Practical Ecommerce: Disavowing or requesting the removal of low-grade inbound links was once a common SEO practice. Is it still necessary?
Bill Sebald: This does not have a black and white answer. It is helpful to understand how Google uses links.
Google was the first search algorithm to view websites linking to each other as endorsements. That signal became the ingredient that Google used to rise above competing search engines. But it also created the link spam problem Google eventually had to deal with. What was originally a signal from a democratic web became an industry of participants who tried to manipulate Google with its own recipe.
In 2011, Google rolled out its first link penalty with the “Penguin” update. It was aimed at those who purchased links or acquired unnatural (irrelevant) links to earn rankings. Subsequent updates followed with the Penguin algorithm improving its detection abilities. Google even assigned humans to review and penalize sites.
Google also allowed penalized websites that had practiced unnatural link building to submit a reconsideration request after proving they attempted to have those links purged from the internet. Unfortunately, Google was never entirely transparent on its definition of an unnatural link, causing panic that remains in the SEO industry.

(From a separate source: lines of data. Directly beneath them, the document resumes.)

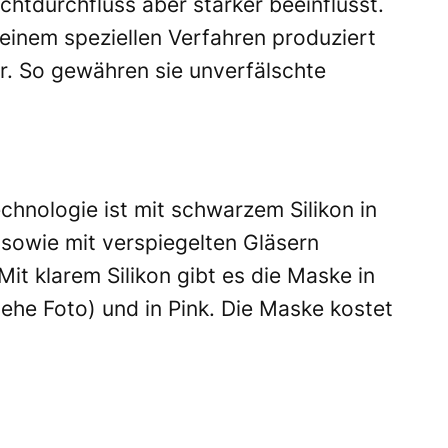
htdurchfluss aber stärker beeinflusst.
t einem speziellen Verfahren produziert
. So gewähren sie unverfälschte
.
echnologie ist mit schwarzem Silikon in
owie mit verspiegelten Gläsern
it klarem Silikon gibt es die Maske in
he Foto) und in Pink. Die Maske kostet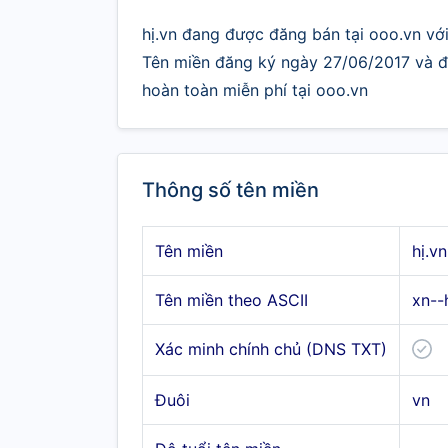
hị.vn đang được đăng bán tại ooo.vn với 
Tên miền đăng ký ngày 27/06/2017 và đư
hoàn toàn miễn phí tại ooo.vn
Thông số tên miền
Tên miền
hị.vn
Tên miền theo ASCII
xn--
Xác minh chính chủ (DNS TXT)
Đuôi
vn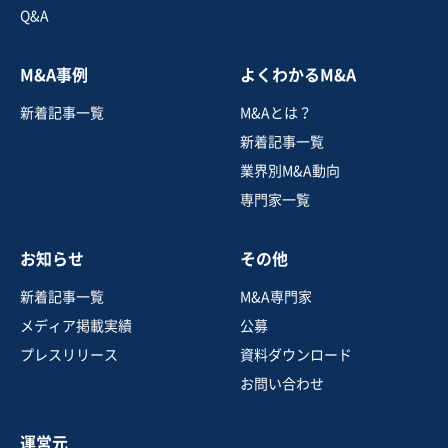
Q&A
M&A事例
よくわかるM&A
新着記事一覧
M&Aとは？
新着記事一覧
業界別M&A動向
専門家一覧
お知らせ
その他
新着記事一覧
M&A専門家
メディア掲載実績
公募
プレスリリース
資料ダウンロード
お問い合わせ
運営元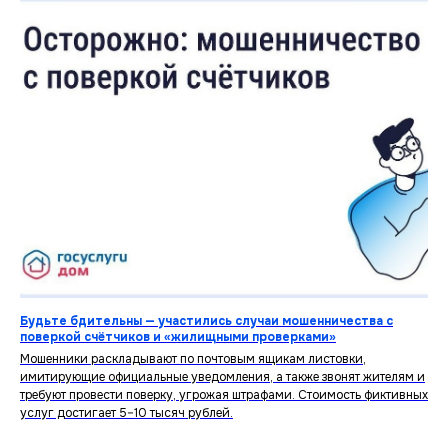
Будьте бдительны — участились случаи мошенничества с
поверкой счётчиков и «жилищными проверками»
Мошенники раскладывают по почтовым ящикам листовки,
имитирующие официальные уведомления, а также звонят жителям и
требуют провести поверку, угрожая штрафами. Стоимость фиктивных
услуг достигает 5–10 тысяч рублей.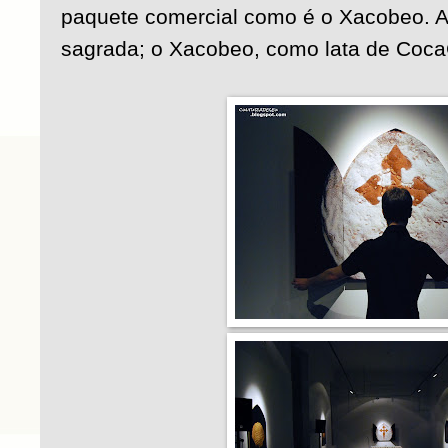
paquete comercial como é o Xacobeo. 
sagrada; o Xacobeo, como lata de Coca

Today Google’s main algorithm includes Penguin. It’s built-in and, according to Google, always runs in real-time instead of occasionally, which was the earlier practice. For years Google’s web-spam team has written algorithms to identify characteristics of link spam. Website owners helped by submitting hundreds of thousands of disavow forms. Thus Google’s ability in 2021 to automatically detect unnatural links is presumably effective.

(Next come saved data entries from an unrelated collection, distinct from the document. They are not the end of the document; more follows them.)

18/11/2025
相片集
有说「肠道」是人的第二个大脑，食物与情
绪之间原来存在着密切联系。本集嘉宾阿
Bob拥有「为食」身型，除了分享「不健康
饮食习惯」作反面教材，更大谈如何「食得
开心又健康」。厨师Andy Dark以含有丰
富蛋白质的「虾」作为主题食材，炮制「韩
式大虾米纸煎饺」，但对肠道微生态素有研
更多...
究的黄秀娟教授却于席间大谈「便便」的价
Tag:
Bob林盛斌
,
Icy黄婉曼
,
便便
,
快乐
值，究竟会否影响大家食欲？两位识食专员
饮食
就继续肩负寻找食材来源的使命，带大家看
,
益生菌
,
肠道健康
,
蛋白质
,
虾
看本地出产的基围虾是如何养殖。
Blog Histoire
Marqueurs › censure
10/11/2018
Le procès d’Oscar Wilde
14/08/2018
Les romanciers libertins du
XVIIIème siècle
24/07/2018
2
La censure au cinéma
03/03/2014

Google states that it now devalues all the unnatural and low-grade links that it identifies. But it doesn’t say what it has or has not devalued. That’s why I strongly advise caution when hiring a link builder. The key is to produce content that folks want to link to naturally — definitely not for money.
So I would not worry about spammy links if I’ve never engaged in aggressive or paid link-building schemes. But if the volume of spammy links is so high that Google could conclude you’re trying to game the algorithm, the disavow process is painless enough.